Given entries:
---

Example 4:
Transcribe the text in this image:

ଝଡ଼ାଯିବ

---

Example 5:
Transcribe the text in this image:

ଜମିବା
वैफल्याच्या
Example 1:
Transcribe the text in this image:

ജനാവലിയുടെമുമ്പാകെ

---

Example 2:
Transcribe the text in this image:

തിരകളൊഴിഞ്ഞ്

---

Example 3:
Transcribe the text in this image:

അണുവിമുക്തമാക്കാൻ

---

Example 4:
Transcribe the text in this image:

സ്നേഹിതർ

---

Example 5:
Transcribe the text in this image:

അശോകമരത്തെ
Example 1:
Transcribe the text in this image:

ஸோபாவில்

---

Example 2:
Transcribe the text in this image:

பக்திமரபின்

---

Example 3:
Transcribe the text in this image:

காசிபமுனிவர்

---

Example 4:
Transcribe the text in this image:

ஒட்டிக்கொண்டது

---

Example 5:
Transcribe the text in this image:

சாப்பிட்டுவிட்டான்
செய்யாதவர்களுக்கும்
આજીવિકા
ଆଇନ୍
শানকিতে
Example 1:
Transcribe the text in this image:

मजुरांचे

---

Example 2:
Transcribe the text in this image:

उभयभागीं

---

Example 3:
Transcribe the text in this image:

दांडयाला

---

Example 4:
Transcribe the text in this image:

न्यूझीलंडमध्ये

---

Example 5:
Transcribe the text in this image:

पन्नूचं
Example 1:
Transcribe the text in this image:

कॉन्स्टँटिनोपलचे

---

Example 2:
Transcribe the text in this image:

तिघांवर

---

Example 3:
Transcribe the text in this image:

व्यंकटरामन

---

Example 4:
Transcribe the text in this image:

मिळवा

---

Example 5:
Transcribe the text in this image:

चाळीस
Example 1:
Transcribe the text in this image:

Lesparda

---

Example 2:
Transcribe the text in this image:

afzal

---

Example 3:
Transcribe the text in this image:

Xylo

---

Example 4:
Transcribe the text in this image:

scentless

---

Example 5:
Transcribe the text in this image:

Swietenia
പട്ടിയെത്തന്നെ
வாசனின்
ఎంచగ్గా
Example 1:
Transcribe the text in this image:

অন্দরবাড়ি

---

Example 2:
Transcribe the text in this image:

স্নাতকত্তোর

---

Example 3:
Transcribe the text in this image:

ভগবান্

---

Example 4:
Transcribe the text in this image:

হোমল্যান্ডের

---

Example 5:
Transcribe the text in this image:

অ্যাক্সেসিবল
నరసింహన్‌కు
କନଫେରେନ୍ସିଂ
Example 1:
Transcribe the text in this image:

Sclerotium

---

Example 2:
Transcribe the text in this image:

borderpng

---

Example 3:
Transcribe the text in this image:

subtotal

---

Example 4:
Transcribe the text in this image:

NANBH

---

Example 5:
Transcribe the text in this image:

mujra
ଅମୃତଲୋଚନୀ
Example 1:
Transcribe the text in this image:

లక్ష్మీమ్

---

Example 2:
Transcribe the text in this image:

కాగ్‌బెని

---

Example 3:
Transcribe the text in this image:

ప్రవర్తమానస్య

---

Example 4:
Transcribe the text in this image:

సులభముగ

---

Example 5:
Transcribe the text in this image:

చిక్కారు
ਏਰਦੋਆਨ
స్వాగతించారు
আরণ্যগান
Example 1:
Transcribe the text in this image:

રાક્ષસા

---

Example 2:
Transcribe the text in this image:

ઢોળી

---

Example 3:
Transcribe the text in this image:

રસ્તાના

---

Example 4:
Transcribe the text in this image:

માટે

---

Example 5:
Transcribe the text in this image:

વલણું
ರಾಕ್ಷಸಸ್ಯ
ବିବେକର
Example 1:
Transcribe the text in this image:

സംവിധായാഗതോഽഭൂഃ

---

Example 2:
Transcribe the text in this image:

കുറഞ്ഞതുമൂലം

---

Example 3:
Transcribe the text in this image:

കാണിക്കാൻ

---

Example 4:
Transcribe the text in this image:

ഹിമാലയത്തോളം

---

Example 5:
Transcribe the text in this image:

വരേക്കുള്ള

Task item: All of the entries must be given again, word for word.

Solution for this task:
---

Example 4:
Transcribe the text in this image:

ଝଡ଼ାଯିବ

---

Example 5:
Transcribe the text in this image:

ଜମିବା
वैफल्याच्या
Example 1:
Transcribe the text in this image:

ജനാവലിയുടെമുമ്പാകെ

---

Example 2:
Transcribe the text in this image:

തിരകളൊഴിഞ്ഞ്

---

Example 3:
Transcribe the text in this image:

അണുവിമുക്തമാക്കാൻ

---

Example 4:
Transcribe the text in this image:

സ്നേഹിതർ

---

Example 5:
Transcribe the text in this image:

അശോകമരത്തെ
Example 1:
Transcribe the text in this image:

ஸோபாவில்

---

Example 2:
Transcribe the text in this image:

பக்திமரபின்

---

Example 3:
Transcribe the text in this image:

காசிபமுனிவர்

---

Example 4:
Transcribe the text in this image:

ஒட்டிக்கொண்டது

---

Example 5:
Transcribe the text in this image:

சாப்பிட்டுவிட்டான்
செய்யாதவர்களுக்கும்
આજીવિકા
ଆଇନ୍
শানকিতে
Example 1:
Transcribe the text in this image:

मजुरांचे

---

Example 2:
Transcribe the text in this image:

उभयभागीं

---

Example 3:
Transcribe the text in this image:

दांडयाला

---

Example 4:
Transcribe the text in this image:

न्यूझीलंडमध्ये

---

Example 5:
Transcribe the text in this image:

पन्नूचं
Example 1:
Transcribe the text in this image:

कॉन्स्टँटिनोपलचे

---

Example 2:
Transcribe the text in this image:

तिघांवर

---

Example 3:
Transcribe the text in this image:

व्यंकटरामन

---

Example 4:
Transcribe the text in this image:

मिळवा

---

Example 5:
Transcribe the text in this image:

चाळीस
Example 1:
Transcribe the text in this image:

Lesparda

---

Example 2:
Transcribe the text in this image:

afzal

---

Example 3:
Transcribe the text in this image:

Xylo

---

Example 4:
Transcribe the text in this image:

scentless

---

Example 5:
Transcribe the text in this image:

Swietenia
പട്ടിയെത്തന്നെ
வாசனின்
ఎంచగ్గా
Example 1:
Transcribe the text in this image:

অন্দরবাড়ি

---

Example 2:
Transcribe the text in this image:

স্নাতকত্তোর

---

Example 3:
Transcribe the text in this image:

ভগবান্

---

Example 4:
Transcribe the text in this image:

হোমল্যান্ডের

---

Example 5:
Transcribe the text in this image:

অ্যাক্সেসিবল
నరసింహన్‌కు
କନଫେରେନ୍ସିଂ
Example 1:
Transcribe the text in this image:

Sclerotium

---

Example 2:
Transcribe the text in this image:

borderpng

---

Example 3:
Transcribe the text in this image:

subtotal

---

Example 4:
Transcribe the text in this image:

NANBH

---

Example 5:
Transcribe the text in this image:

mujra
ଅମୃତଲୋଚନୀ
Example 1:
Transcribe the text in this image:

లక్ష్మీమ్

---

Example 2:
Transcribe the text in this image:

కాగ్‌బెని

---

Example 3:
Transcribe the text in this image:

ప్రవర్తమానస్య

---

Example 4:
Transcribe the text in this image:

సులభముగ

---

Example 5:
Transcribe the text in this image:

చిక్కారు
ਏਰਦੋਆਨ
స్వాగతించారు
আরণ্যগান
Example 1:
Transcribe the text in this image:

રાક્ષસા

---

Example 2:
Transcribe the text in this image:

ઢોળી

---

Example 3:
Transcribe the text in this image:

રસ્તાના

---

Example 4:
Transcribe the text in this image:

માટે

---

Example 5:
Transcribe the text in this image:

વલણું
ರಾಕ್ಷಸಸ್ಯ
ବିବେକର
Example 1:
Transcribe the text in this image:

സംവിധായാഗതോഽഭൂഃ

---

Example 2:
Transcribe the text in this image:

കുറഞ്ഞതുമൂലം

---

Example 3:
Transcribe the text in this image:

കാണിക്കാൻ

---

Example 4:
Transcribe the text in this image:

ഹിമാലയത്തോളം

---

Example 5:
Transcribe the text in this image:

വരേക്കുള്ള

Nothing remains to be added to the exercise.